Total transfer cost decomposes into two components: the explicit fee (typically €0.50-€4.00 for digital providers, €15-€35 for banks) and the exchange rate markup (the hidden cost). Wise charges roughly 0.43-0.55% of the transfer amount as a transparent fee with zero markup, meaning a €1,000 transfer costs around €4.30-€5.50 total. Banks, conversely, bury 2-4% inside the exchange rate while advertising "free" transfers — on the same €1,000, you'd lose €20-€40 invisibly. The rule: any provider not publishing the mid-market rate is charging you a spread, regardless of what their fee schedule says.
Wise leads on transparency and typically delivers the tightest spread on EUR/RON, with total costs averaging 0.45-0.65% of transfer value. Revolut offers free transfers up to plan-specific monthly limits (€1,000 on the free tier) but applies a 0.5-1% markup outside business hours and on weekends. Remitly and WorldRemit run promotional rates for first transfers — often matching the mid-market rate — but revert to 1-2% markups thereafter; useful for one-off large transfers but not for recurring monthly support. Compared to Irish banks charging 2-4% all-in, switching to digital saves 3-8% per transfer, which on a €5,000 annual support flow equals €150-€400 retained by the recipient.
SEPA Instant transfers, which Romania joined in 2023, settle in under 10 seconds when both sender and recipient banks support the rail — Wise, Revolut, and N26 all route eligible EUR-to-RON transfers through this corridor. Standard SEPA settles in 1 business day at zero speed premium. Economy options (2-3 business days) from providers like WorldRemit shave roughly 0.1-0.2% off the cost, only meaningful on transfers above €3,000. For urgent transfers under €1,000, paying the marginal speed fee rarely makes sense; for non-urgent monthly support, schedule the standard option to minimize cost.

Records from a data collection:
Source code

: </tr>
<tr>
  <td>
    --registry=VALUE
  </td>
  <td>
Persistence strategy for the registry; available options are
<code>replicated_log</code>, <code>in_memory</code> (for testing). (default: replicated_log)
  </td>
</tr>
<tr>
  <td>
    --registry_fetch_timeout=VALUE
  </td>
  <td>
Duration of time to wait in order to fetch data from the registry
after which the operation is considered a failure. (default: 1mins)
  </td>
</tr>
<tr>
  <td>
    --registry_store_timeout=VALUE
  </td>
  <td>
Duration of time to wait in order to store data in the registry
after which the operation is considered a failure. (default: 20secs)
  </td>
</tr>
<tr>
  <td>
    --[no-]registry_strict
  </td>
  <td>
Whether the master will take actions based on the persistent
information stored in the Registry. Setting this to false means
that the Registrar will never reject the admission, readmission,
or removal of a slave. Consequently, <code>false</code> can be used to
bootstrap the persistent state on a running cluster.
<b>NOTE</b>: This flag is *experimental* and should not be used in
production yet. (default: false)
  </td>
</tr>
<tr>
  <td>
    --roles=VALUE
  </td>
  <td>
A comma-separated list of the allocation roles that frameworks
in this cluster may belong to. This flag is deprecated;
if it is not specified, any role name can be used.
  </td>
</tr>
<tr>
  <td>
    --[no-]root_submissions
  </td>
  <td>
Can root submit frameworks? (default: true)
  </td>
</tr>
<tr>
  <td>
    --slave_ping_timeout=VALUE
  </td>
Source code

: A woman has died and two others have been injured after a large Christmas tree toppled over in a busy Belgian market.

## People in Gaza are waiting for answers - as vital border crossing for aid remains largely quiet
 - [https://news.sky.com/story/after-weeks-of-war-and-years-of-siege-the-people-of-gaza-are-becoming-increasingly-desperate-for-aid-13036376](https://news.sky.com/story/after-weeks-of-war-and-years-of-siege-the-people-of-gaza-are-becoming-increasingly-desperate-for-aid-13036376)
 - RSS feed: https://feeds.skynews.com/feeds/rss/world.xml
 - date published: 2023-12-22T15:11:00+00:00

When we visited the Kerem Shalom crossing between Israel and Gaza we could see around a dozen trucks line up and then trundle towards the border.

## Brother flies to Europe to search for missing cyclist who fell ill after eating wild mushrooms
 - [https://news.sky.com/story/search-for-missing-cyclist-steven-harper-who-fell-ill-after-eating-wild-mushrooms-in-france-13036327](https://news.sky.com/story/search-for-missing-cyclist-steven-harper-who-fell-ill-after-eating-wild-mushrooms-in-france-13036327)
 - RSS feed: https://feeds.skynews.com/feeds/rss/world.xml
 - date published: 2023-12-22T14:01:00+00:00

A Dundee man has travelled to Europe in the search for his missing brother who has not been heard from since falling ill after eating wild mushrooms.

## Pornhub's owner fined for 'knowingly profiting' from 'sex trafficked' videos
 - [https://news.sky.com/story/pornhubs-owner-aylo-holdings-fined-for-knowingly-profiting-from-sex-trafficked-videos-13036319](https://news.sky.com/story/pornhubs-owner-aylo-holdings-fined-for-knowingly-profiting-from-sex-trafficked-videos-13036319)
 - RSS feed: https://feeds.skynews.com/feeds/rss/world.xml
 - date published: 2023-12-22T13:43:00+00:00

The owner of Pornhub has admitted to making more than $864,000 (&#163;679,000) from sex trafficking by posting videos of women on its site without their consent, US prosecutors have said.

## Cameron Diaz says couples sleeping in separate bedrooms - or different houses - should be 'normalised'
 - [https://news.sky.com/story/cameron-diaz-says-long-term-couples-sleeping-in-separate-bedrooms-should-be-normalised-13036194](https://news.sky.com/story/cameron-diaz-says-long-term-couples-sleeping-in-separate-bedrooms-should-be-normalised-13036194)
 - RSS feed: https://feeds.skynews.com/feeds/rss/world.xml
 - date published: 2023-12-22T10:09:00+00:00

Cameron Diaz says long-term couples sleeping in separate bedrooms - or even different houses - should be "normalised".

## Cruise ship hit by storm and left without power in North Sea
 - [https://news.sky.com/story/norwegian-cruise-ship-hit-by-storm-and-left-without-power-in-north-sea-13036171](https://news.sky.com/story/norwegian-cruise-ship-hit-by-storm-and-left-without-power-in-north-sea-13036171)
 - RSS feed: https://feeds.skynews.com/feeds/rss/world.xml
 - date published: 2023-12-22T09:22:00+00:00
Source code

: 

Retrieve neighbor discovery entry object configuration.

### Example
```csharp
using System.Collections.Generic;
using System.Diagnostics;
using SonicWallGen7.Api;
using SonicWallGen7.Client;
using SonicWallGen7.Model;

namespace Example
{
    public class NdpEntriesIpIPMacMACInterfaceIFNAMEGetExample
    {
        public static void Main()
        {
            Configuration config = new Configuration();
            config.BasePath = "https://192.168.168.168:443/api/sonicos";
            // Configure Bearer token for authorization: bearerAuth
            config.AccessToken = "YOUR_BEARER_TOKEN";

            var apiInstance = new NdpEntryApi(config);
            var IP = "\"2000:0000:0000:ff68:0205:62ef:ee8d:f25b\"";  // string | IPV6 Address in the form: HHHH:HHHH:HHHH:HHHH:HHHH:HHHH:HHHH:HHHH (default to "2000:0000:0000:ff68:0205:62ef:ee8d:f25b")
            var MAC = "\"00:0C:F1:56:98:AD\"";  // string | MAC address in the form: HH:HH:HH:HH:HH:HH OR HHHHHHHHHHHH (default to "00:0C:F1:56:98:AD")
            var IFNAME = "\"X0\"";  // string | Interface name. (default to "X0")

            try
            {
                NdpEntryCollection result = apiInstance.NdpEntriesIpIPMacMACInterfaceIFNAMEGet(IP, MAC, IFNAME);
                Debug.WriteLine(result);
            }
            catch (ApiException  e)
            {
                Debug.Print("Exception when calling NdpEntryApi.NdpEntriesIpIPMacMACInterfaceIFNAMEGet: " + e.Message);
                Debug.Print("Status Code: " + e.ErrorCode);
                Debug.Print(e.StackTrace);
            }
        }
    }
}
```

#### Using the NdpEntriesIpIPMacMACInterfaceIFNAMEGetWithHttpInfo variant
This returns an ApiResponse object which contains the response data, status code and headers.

- GOAL OF THE EXERCISE
List every transfer provider that the passage on EUR-to-RON transfer costs names.

- TASK RESPONSE
Wise, Revolut, Remitly, WorldRemit, N26